The Mercury News Weekend

Rep. Pressley talks about hair loss.

- By Sandra E. Garcia The New York Times

Rep. Ayanna Pressley, D-Mass., revealed in a video released Thursday that she has alopecia and is now bald, saying that she wanted “to be free.”

In the video, published on The Root, Pressley detailed her hair journey, from the time she most felt like herself in her signature Senegalese twists to the moment last year that she realized she had alopecia.

“In the fall, when I was getting my hair retwisted, is the first time that I was made aware that I had some patches. From there it accelerate­d very quickly,” Pressley said in the video.

Alopecia is an autoimmune skin disease that causes hair to fall out from the scalp, face and other parts of the body. Scientists are not sure what causes the immune system to attack healthy hair follicles and make the hair fall out, according to the National Alopecia Area ta Foundation.

Over 6 million people in the United States have alopecia. It can affect people of all ages, sexes and ethnic groups, the foundation said.

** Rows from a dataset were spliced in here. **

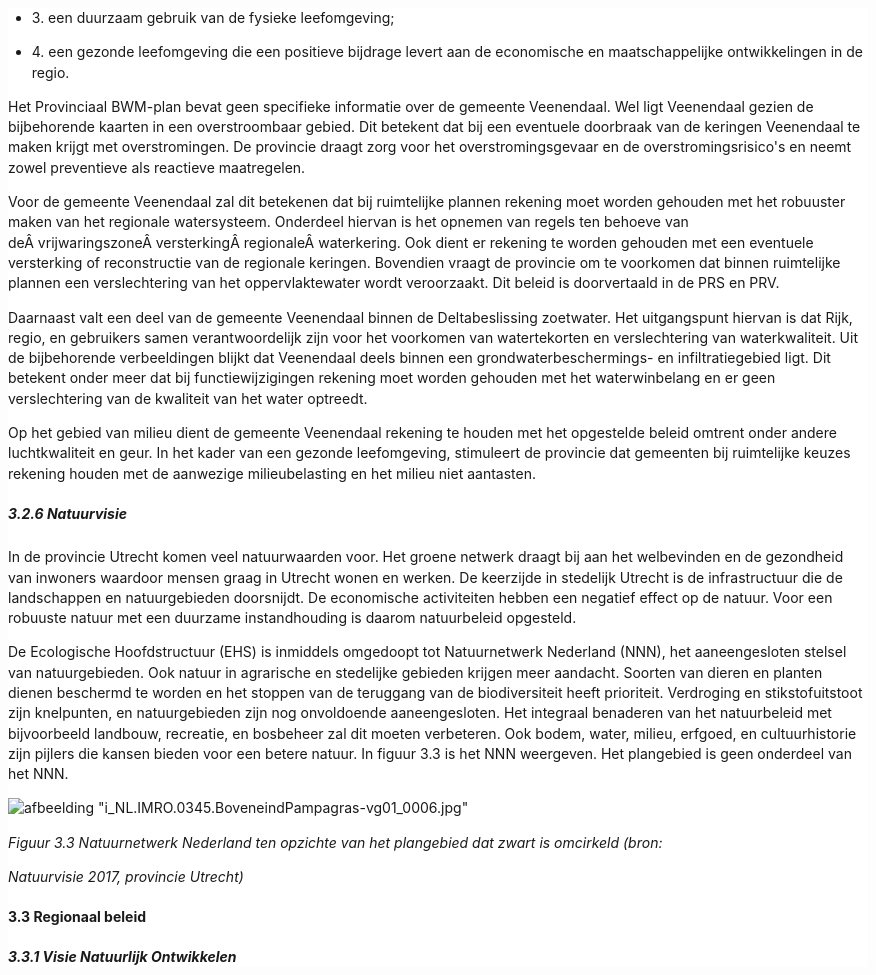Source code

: * 3\. een duurzaam gebruik van de fysieke leefomgeving;

* 4\. een gezonde leefomgeving die een positieve bijdrage levert aan de economische en maatschappelijke ontwikkelingen in de regio.

Het Provinciaal BWM\-plan bevat geen specifieke informatie over de gemeente Veenendaal. Wel ligt Veenendaal gezien de bijbehorende kaarten in een overstroombaar gebied. Dit betekent dat bij een eventuele doorbraak van de keringen Veenendaal te maken krijgt met overstromingen. De provincie draagt zorg voor het overstromingsgevaar en de overstromingsrisico's en neemt zowel preventieve als reactieve maatregelen.

Voor de gemeente Veenendaal zal dit betekenen dat bij ruimtelijke plannen rekening moet worden gehouden met het robuuster maken van het regionale watersysteem. Onderdeel hiervan is het opnemen van regels ten behoeve van deÂ vrijwaringszoneÂ versterkingÂ regionaleÂ waterkering. Ook dient er rekening te worden gehouden met een eventuele versterking of reconstructie van de regionale keringen. Bovendien vraagt de provincie om te voorkomen dat binnen ruimtelijke plannen een verslechtering van het oppervlaktewater wordt veroorzaakt. Dit beleid is doorvertaald in de PRS en PRV.

Daarnaast valt een deel van de gemeente Veenendaal binnen de Deltabeslissing zoetwater. Het uitgangspunt hiervan is dat Rijk, regio, en gebruikers samen verantwoordelijk zijn voor het voorkomen van watertekorten en verslechtering van waterkwaliteit. Uit de bijbehorende verbeeldingen blijkt dat Veenendaal deels binnen een grondwaterbeschermings\- en infiltratiegebied ligt. Dit betekent onder meer dat bij functiewijzigingen rekening moet worden gehouden met het waterwinbelang en er geen verslechtering van de kwaliteit van het water optreedt.

Op het gebied van milieu dient de gemeente Veenendaal rekening te houden met het opgestelde beleid omtrent onder andere luchtkwaliteit en geur. In het kader van een gezonde leefomgeving, stimuleert de provincie dat gemeenten bij ruimtelijke keuzes rekening houden met de aanwezige milieubelasting en het milieu niet aantasten.

##### 3\.2\.6 Natuurvisie

In de provincie Utrecht komen veel natuurwaarden voor. Het groene netwerk draagt bij aan het welbevinden en de gezondheid van inwoners waardoor mensen graag in Utrecht wonen en werken. De keerzijde in stedelijk Utrecht is de infrastructuur die de landschappen en natuurgebieden doorsnijdt. De economische activiteiten hebben een negatief effect op de natuur. Voor een robuuste natuur met een duurzame instandhouding is daarom natuurbeleid opgesteld.

De Ecologische Hoofdstructuur (EHS) is inmiddels omgedoopt tot Natuurnetwerk Nederland (NNN), het aaneengesloten stelsel van natuurgebieden. Ook natuur in agrarische en stedelijke gebieden krijgen meer aandacht. Soorten van dieren en planten dienen beschermd te worden en het stoppen van de teruggang van de biodiversiteit heeft prioriteit. Verdroging en stikstofuitstoot zijn knelpunten, en natuurgebieden zijn nog onvoldoende aaneengesloten. Het integraal benaderen van het natuurbeleid met bijvoorbeeld landbouw, recreatie, en bosbeheer zal dit moeten verbeteren. Ook bodem, water, milieu, erfgoed, en cultuurhistorie zijn pijlers die kansen bieden voor een betere natuur. In figuur 3\.3 is het NNN weergeven. Het plangebied is geen onderdeel van het NNN.

![afbeelding "i_NL.IMRO.0345.BoveneindPampagras-vg01_0006.jpg"](i_NL.IMRO.0345.BoveneindPampagras-vg01_0006.jpg)

*Figuur 3\.3 Natuurnetwerk Nederland ten opzichte van het plangebied dat zwart is omcirkeld (bron:*

*Natuurvisie 2017, provincie Utrecht)*

#### 3\.3 Regionaal beleid

##### 3\.3\.1 Visie Natuurlijk Ontwikkelen
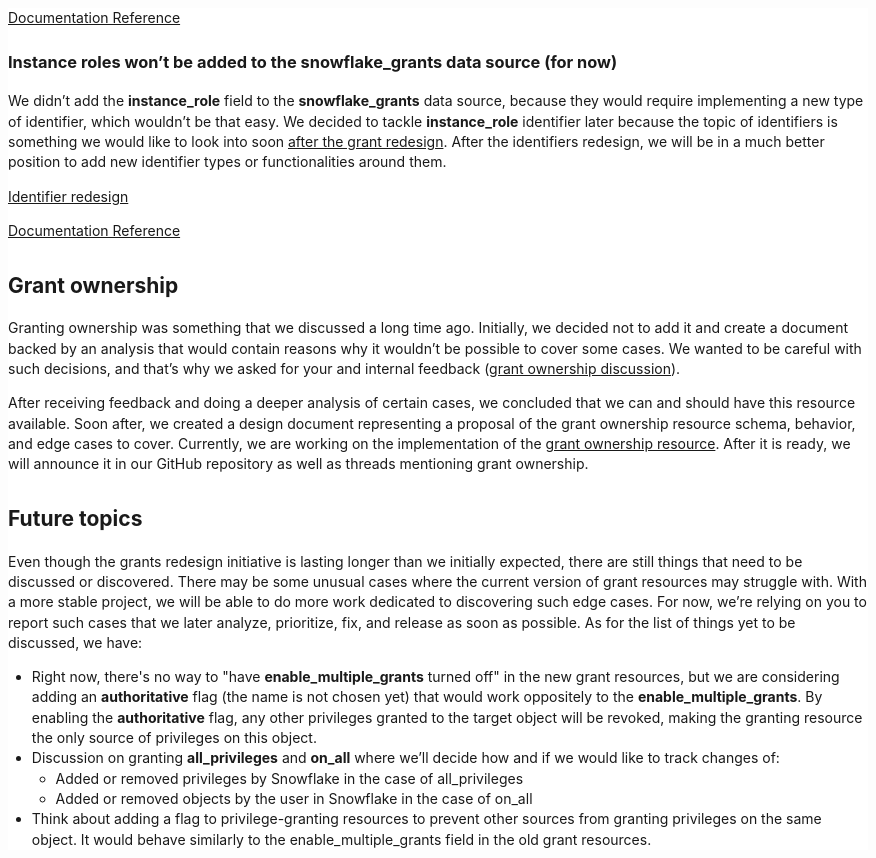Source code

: [Documentation Reference](https://docs.snowflake.com/en/sql-reference/sql/grant-application-role)

### Instance roles won’t be added to the snowflake_grants data source (for now)
We didn’t add the **instance_role** field to the **snowflake_grants** data source, because they would require implementing a new type of identifier, which wouldn’t be that easy.
We decided to tackle **instance_role** identifier later because the topic of identifiers is something we would like to look into soon [after the grant redesign](https://github.com/snowflakedb/terraform-provider-snowflake/blob/main/ROADMAP.md#redesigning-grants).
After the identifiers redesign, we will be in a much better position to add new identifier types or functionalities around them.

[Identifier redesign](https://github.com/snowflakedb/terraform-provider-snowflake/blob/main/ROADMAP.md#identifiers-rework)

[Documentation Reference](https://docs.snowflake.com/en/sql-reference/snowflake-db-classes)

## Grant ownership
Granting ownership was something that we discussed a long time ago.
Initially, we decided not to add it and create a document backed by an analysis that would contain reasons why it wouldn’t be possible to cover some cases.
We wanted to be careful with such decisions, and that’s why we asked for your and internal feedback ([grant ownership discussion](https://github.com/snowflakedb/terraform-provider-snowflake/discussions/2235)).

After receiving feedback and doing a deeper analysis of certain cases, we concluded that we can and should have this resource available.
Soon after, we created a design document representing a proposal of the grant ownership resource schema, behavior, and edge cases to cover.
Currently, we are working on the implementation of the [grant ownership resource](https://registry.terraform.io/providers/snowflakedb/snowflake/latest/docs/resources/grant_ownership). After it is ready, we will announce it in our GitHub repository as well as threads mentioning grant ownership.

## Future topics
Even though the grants redesign initiative is lasting longer than we initially expected, there are still things that need to be discussed or discovered.
There may be some unusual cases where the current version of grant resources may struggle with.
With a more stable project, we will be able to do more work dedicated to discovering such edge cases.
For now, we’re relying on you to report such cases that we later analyze, prioritize, fix, and release as soon as possible.
As for the list of things yet to be discussed, we have:
- Right now, there's no way to "have **enable_multiple_grants** turned off" in the new grant resources, but we are considering adding an **authoritative** flag (the name is not chosen yet) that would work oppositely to the **enable_multiple_grants**.
  By enabling the **authoritative** flag, any other privileges granted to the target object will be revoked, making the granting resource the only source of privileges on this object.
- Discussion on granting **all_privileges** and **on_all** where we’ll decide how and if we would like to track changes of:
  - Added or removed privileges by Snowflake in the case of all_privileges
  - Added or removed objects by the user in Snowflake in the case of on_all
- Think about adding a flag to privilege-granting resources to prevent other sources from granting privileges on the same object. It would behave similarly to the enable_multiple_grants field in the old grant resources.
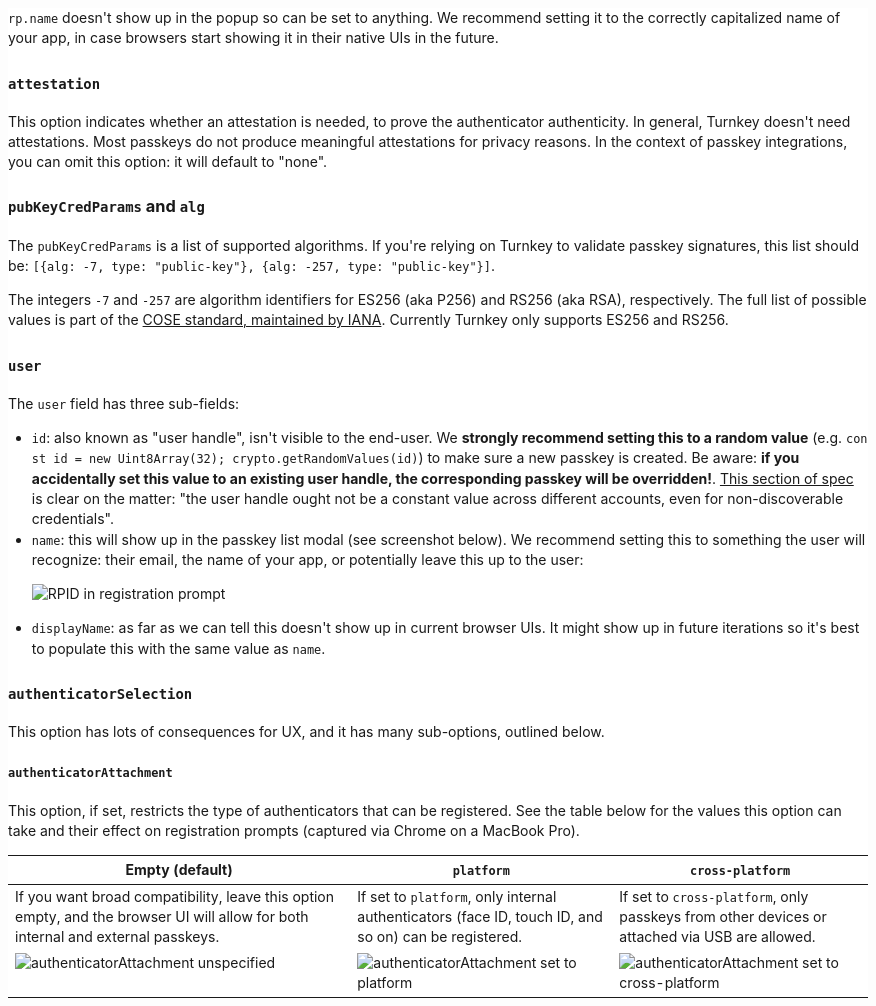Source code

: `rp.name` doesn't show up in the popup so can be set to anything. We recommend setting it to the correctly capitalized name of your app, in case browsers start showing it in their native UIs in the future.

### `attestation`

This option indicates whether an attestation is needed, to prove the authenticator authenticity. In general, Turnkey doesn't need attestations. Most passkeys do not produce meaningful attestations for privacy reasons. In the context of passkey integrations, you can omit this option: it will default to "none".

### `pubKeyCredParams` and `alg`

The `pubKeyCredParams` is a list of supported algorithms. If you're relying on Turnkey to validate passkey signatures, this list should be: `[{alg: -7, type: "public-key"}, {alg: -257, type: "public-key"}]`.

The integers `-7` and `-257` are algorithm identifiers for ES256 (aka P256) and RS256 (aka RSA), respectively. The full list of possible values is part of the [COSE standard, maintained by IANA](https://www.iana.org/assignments/cose/cose.xhtml#algorithms). Currently Turnkey only supports ES256 and RS256.

### `user`

The `user` field has three sub-fields:
- `id`: also known as "user handle", isn't visible to the end-user. We **strongly recommend setting this to a random value** (e.g. `const id = new Uint8Array(32); crypto.getRandomValues(id)`) to make sure a new passkey is created. Be aware: **if you accidentally set this value to an existing user handle, the corresponding passkey will be overridden!**. [This section of spec](https://www.w3.org/TR/webauthn-2/#dictionary-user-credential-params) is clear on the matter: "the user handle ought not be a constant value across different accounts, even for non-discoverable credentials".
- `name`: this will show up in the passkey list modal (see screenshot below). We recommend setting this to something the user will recognize: their email, the name of your app, or potentially leave this up to the user:
  <p style={{ textAlign: "center" }}>
    <img src="/img/passkeys/user_name_and_display.png" alt="RPID in registration prompt" style={{ width: 360 }} />
  </p>
- `displayName`: as far as we can tell this doesn't show up in current browser UIs. It might show up in future iterations so it's best to populate this with the same value as `name`.

### `authenticatorSelection`

This option has lots of consequences for UX, and it has many sub-options, outlined below.

#### `authenticatorAttachment`
This option, if set, restricts the type of authenticators that can be registered. See the table below for the values this option can take and their effect on registration prompts (captured via Chrome on a MacBook Pro).

| Empty (default) | `platform` | `cross-platform` |
|-----------------|------------|------------------|
| If you want broad compatibility, leave this option empty, and the browser UI will allow for both internal and external passkeys. | If set to `platform`, only internal authenticators (face ID, touch ID, and so on) can be registered. | If set to `cross-platform`, only passkeys from other devices or attached via USB are allowed. |
| <img src="/img/passkeys/attachment_unspecified.png" alt="authenticatorAttachment unspecified"/> | <img src="/img/passkeys/attachment_platform.png" alt="authenticatorAttachment set to platform"/> | <img src="/img/passkeys/attachment_cross_platform.png" alt="authenticatorAttachment set to cross-platform"/> |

In the video, the representa­tive said that she began to wake up to “sinkfuls of hair” and that she tried different things like wrapping her hair and wearing a bonnet — things black women do to protect their hair while they sleep — to keep her hair from falling out, but they did not work.

“I did not want the morning to come where I will remove this bonnet and my wrap and be met with more hair in the sink, and an image in the mirror of a person who increasing­ly felt like a stranger to me,” Pressley said.

On the day last month when Pressley was to cast a vote to impeach President Donald Trump, she realized she was completely bald. She wore a wig on the floor because she felt she had to be present, regardless of the state of her hair, she said.

“I felt naked, exposed, vulnerable,” Pressley said, adding that she also felt that she was participat­ing in cultural betrayal because of all the young girls who looked up to her for being a congresswo­man who wears braids.

“I felt like I owed those little girls an explanatio­n,” Pressley said.

Toward the end of the video, Pressley removes her wig and reveals her bald head.

After the video was released, her peers showed support for her on Twitter.

“Could you imagine losing all your hair on the eve of an enormously public day? And then turning that intensely intimate ordeal to make space for others? Ayanna, you are a living blessing,” Rep. Alexandria Ocasio- Cortez, D-N.Y., said on Twitter.

“Proud to count her as a friend, glad so many in the next generation have her as a role model,” former Sen. John Kerry said on Twitter.

“I am making peace with having alopecia,” Pressley said in the video. “I’m making progress every day.”